# All ceramic bearings



## corndog74 (Apr 27, 2011)

Has anyone used all ceramic bearings in their shimanos? I know they are expensive but will not rust. I have thoughts on putting these in my reels so I won't have to buy replacements anymore.


----------



## BustinTops (Aug 31, 2010)

Yea I've seriously thought about getting a couple to try out. Like ya said.......you would never have to oil or worry about corrosion. $140 a set. :mpd:


----------



## bubbas kenner (Sep 4, 2010)

BustinTops said:


> Yea I've seriously thought about getting a couple to try out. Like ya said.......you would never have to oil or worry about corrosion. $140 a set. :mpd:


is that installed and spooled up with braid lol lol.


----------



## BustinTops (Aug 31, 2010)

bubbas kenner said:


> is that installed and spooled up with braid lol lol.


 http://www.bocabearings.com/productdetail.aspx?ItemID=14699&MODSYSID=&ProductSubGroupID=537

And thats just one bearing!


----------



## bigmike2121 (May 20, 2012)

Be an expensive upgrade by the time you replaced them all!!!


----------



## Chase4556 (Aug 26, 2008)

boca bearing is the place to get them from. I used them exclusively in my R/C engines. If they can handle 20,000 rpm.... I'd say they are set for a reel. haha.

Has anyone tried rubber sealed bearings? I was thinking about replacing mine with some, and seeing how they held up. Big price difference between those and ceramics.


----------



## Dipsay (Apr 28, 2006)

If you are talking about the Orange Seals, I'd pass personally. The ones I get are the 103C-YZZ#5LD (Lube Dry) The Orange seals are ABEC#7. The difference in performance is nominal at best. Not to mention if you want to clean those bearings you have to take the shields off. Not that big of a deal. But they perform better with them off. Either way I dont see the benefit in cost vs performance..My .02...Dip


----------



## Chase4556 (Aug 26, 2008)

Gotcha


----------



## Pro Reel (Jan 3, 2010)

The cost of full ceramic bearings is a lot more than just replacing a few sets of other of bearings. It might be a good idea for saltwater reels for someone that could afford to spend that much on bearings. Although you are correct that they would never rust, they would still need to be cleaned on a regular basis as they would get particles in them and if used in salt they would get salt crystals in them, that would lead to wear and a rough feel if they were not flushed out regularly.


----------



## 5x5 (Mar 24, 2012)

just start with the spool bearings.

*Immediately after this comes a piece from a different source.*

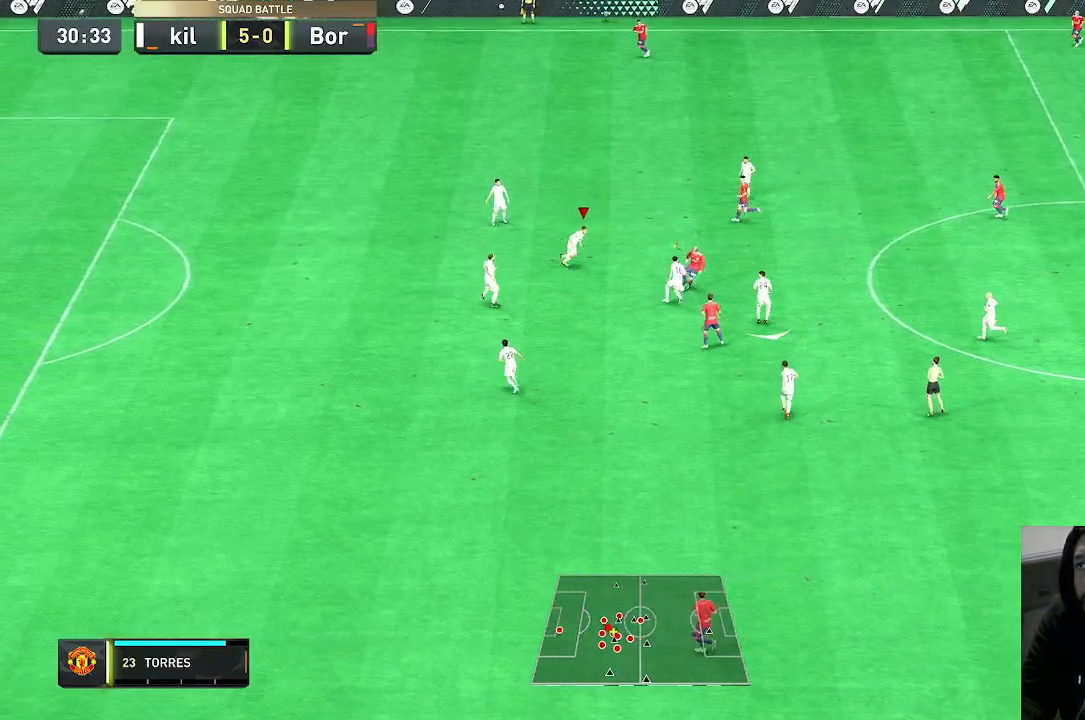
{"dt_ms": 500, "buttons": ["L2", "R2"], "left_stick": "right", "right_stick": "center", "events": [[100, "left_stick", "down-right"], [267, "left_stick", "right"]]}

ABEC #5 set for under $20


----------



## rfinder4000 (Jun 30, 2007)

is it true that we don't use oil on ceramic bearings at all?


----------



## cva34 (Dec 22, 2008)

*Reel*



BustinTops said:


> Yea I've seriously thought about getting a couple to try out. Like ya said.......you would never have to oil or worry about corrosion. $140 a set. :mpd:


Just your pocket book!What about the rest of the reel that sand ,salt /water screw up!...cva34


----------



## Dipsay (Apr 28, 2006)

On the ABEC#5 ceramic hybrids you still need to lightly lube the bearing because the outer housing, cage, shields, and retainers are still 440 stainless. The full ceramic bearings would need no oil in that reguard. as far as the rest of the reel you'd still need to grease the gears, lube the worm gear ect. But like BT said, that's one heck of an investment on bearings. Either way, youd still need to clean the bearings periodically as salt deposits and calcium can still build up. It just wont corrode that bearing..


----------



## george.maness86 (May 29, 2012)

You only need one drop of oil on the ceramic, otherwise they will scream. One drop is to quiet them to nothing.


----------